Kafe Ar Ei.
Pukul 15.30 WIB. Di lantai dua. Meja panjang yang berhadapan dengan jendela. Mono kembali bertengger seperti seekor burung pipit yang sedang hinggap pada seutas kabel listrik di pinggir kota. Sedang mencari inspirasi. Sedang mencari Ide. Sedang menjatuhkan tetesan-tetesan tinta pada secarik kertas.
Sejak memiliki Pena Antik. Pria penjelajah imajinasi itu sering berlatih menulis menggunakan pena. Hampir setiap malam dia menggoreskan tongkat kecil berujung lancip itu ke bidang datar putih. Sampai akhirnya, dia sudah sangat mahir menggunakan tongkat kecil itu. Seperti seorang konduktor yang mahir mengarahkan paduan suara dengan sebuah tongkat tipis. Alunan-alunan musik berpadu dengan indah. Demikian juga dengan rangkaian cerita yang dibangun Mono dalam setiap kata.
Sore itu sangat tenang. Tidak banyak pelanggan kafe yang datang. Dan satu-satunya pelanggan yang berada di lantai dua, hanyalah Mono seorang. Duduk dan menulis ditemani secangkir kopi susu ekstra gula dua sendok. Manis, tapi rasa manis kopi susu telah tertandingi. Setelah melihat senyum manis dari seorang perempuan. Seorang perempuan yang telah berhasil membuat hari-harinya lebih manis dari secangkir kopi susu yang dia gemari.
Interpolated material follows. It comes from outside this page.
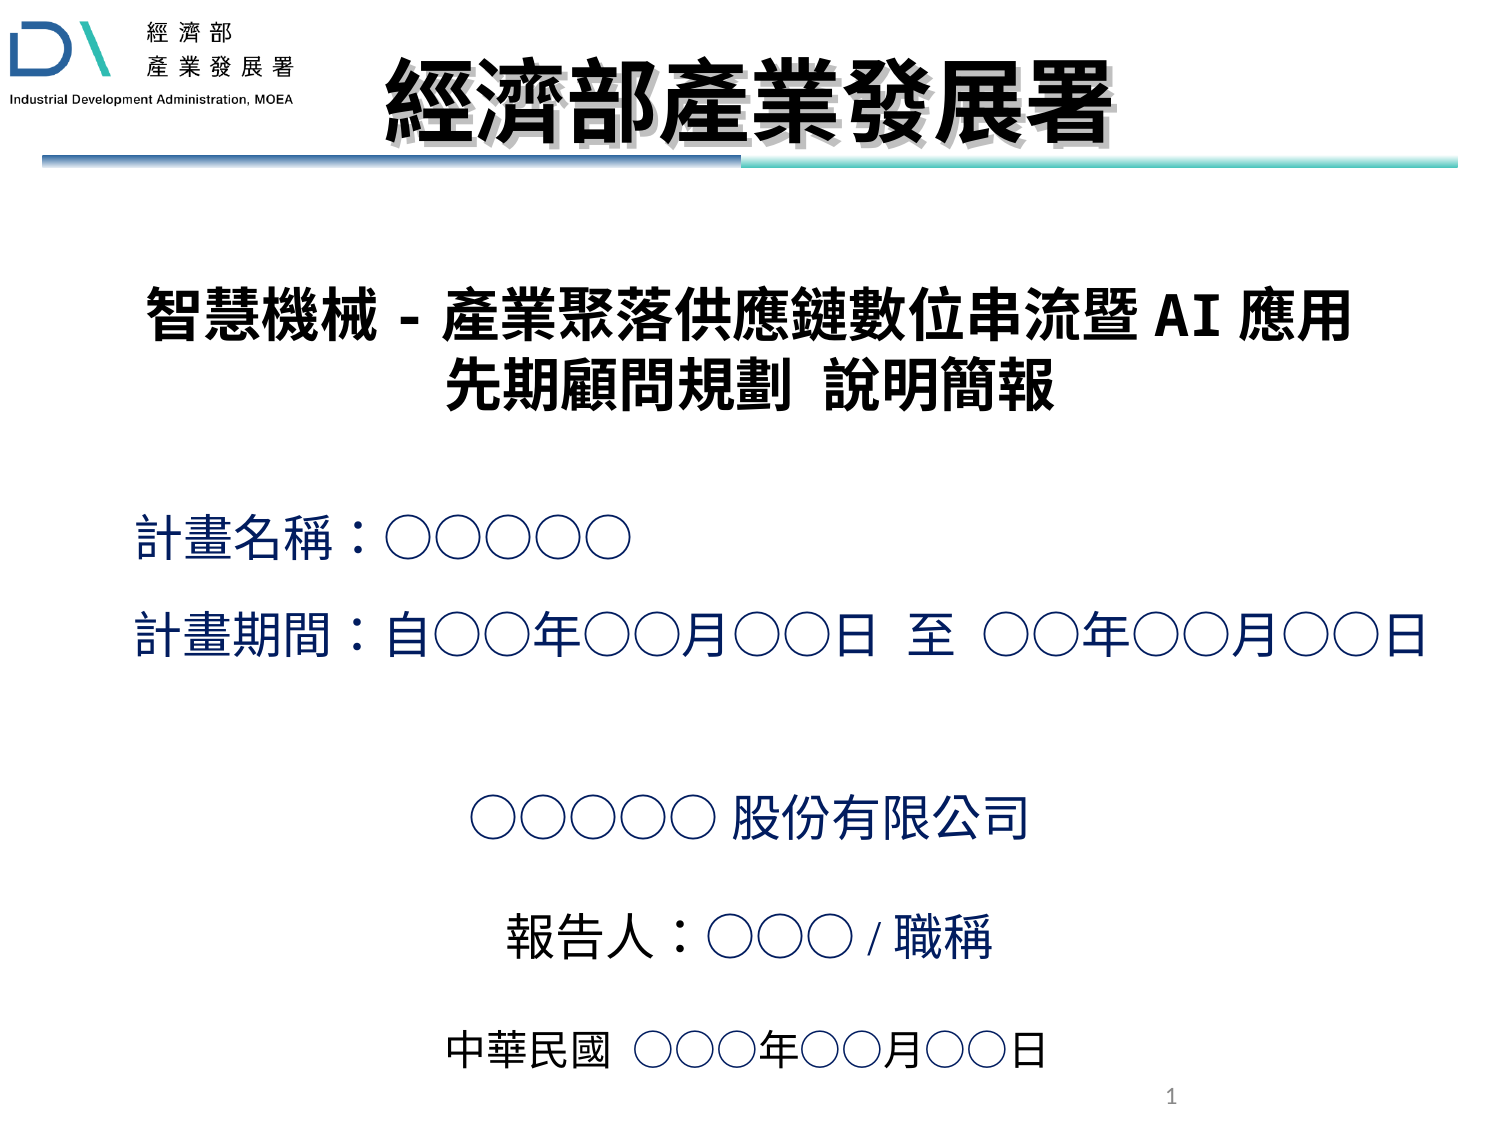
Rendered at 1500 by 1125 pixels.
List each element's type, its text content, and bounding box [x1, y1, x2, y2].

Walaupun Mono terlambat mengecap rasa manis dari perempuan bergaun putih itu. Namun dia tidak menyesal. Karena sekarang, dia sudah menyadari semuanya.
Namun tidak semanis hari-hari sebelumnya. Ada seekor kucing yang terus mengganggu perhatian Mono. Seekor kucing liar berbulu putih belang. Mengikutinya dari pagi. Mengikutinya sampai ke kampus. Berjalan di belakangnya mengitari taman kampus. Menunggu tepat di depan pintu perpustakaan. Terus mengeong ketika Mono sedang makan di kantin kampus. Sampai akhirnya, kucing itu duduk tenang di seberang jalan, sambil melihat Mono yang sedang duduk di lantai dua kafe. Jika Kafe Ar Ei membolehkan seekor kucing liar masuk, mungkin dia sudah tidur di dekat kaki Mono.
Mono duduk di Kafe Ar Ei dari jarum jam pendek menujukkan angka dua. Satu jam dan tiga puluh menit. Durasi Mono duduk di Kafe Ar Ei. Demikian juga dengan durasi sang kucing yang sedang duduk di seberang jalan. Seolah dia sedang menunggu. Dia menunggu dengan setia, sampai akhirnya Mono keluar dari Kafe.
“Sebenarnya, ada apa dengan kucing itu?” Gumam Mono.
Walaupun seekor kucing terus mengganggu pikiran Mono, dia terus berusaha mengabaikan.
Fokus. Pandangan perlahan semakin menyempit, sampai lembaran bidang datar putih saja yang terlihat di mata. Pendengaran perlahan memudar, sampai suara musik di kafe hampir tidak terdengar. Perlahan, semua indera berkurang fungsinya. Hingga hanya imajinasi dalam pikiran dan tangan yang semakin tajam.
“Meong.”
“Arghh...” Geram. Mono geram dengan suara kucing yang tiba-tiba muncul dalam benaknya. Semakin keras dia mengabaikan kucing itu, semakin kucing itu mengganggu pikirannya.
Mengetuk-ngetuk meja, Mono mengetuk meja dengan jari telunjuk dan jari tengah. Memunculkan suara “tok, tok, tok...”
Dia terus berusaha mencari cara untuk fokus dengan tulisannya.
Namun, suara mengeong tidak pernah gagal menghancurkan dinding konsentrasi Mono.
Kaki yang semula beristirahat tenang, mulai bergoyang. Mata Mono mulai melihat kesana dan kemari. Gestur-gestur tubuh yang tidak tenang terus berkumpul menjadi satu.
Akhirnya, Mono memutuskan untuk menghadapi halangan terbesarnya hari itu. Dia beranjak dari kursi, membereskan meja, dan keluar dari Kafe Ar Ei.
Mono berjalan menuju sang kucing. Berjalan seperti seorang pendekar yang siap bersilat tangan. Mono berjalan ke arah kucing itu dengan sebuah tongkat. Bukan tongkat kecil, tapi tongkat yang besar dan panjang. Dengan ujung yang memiliki ijuk.
Ya, benar. Mono membawa sebuah sapu ijuk. Kemudian, dia mengayun! Tapi kucing itu tidak pergi. Masih duduk tenang melihat Mono yang mengayun dari seberang jalan.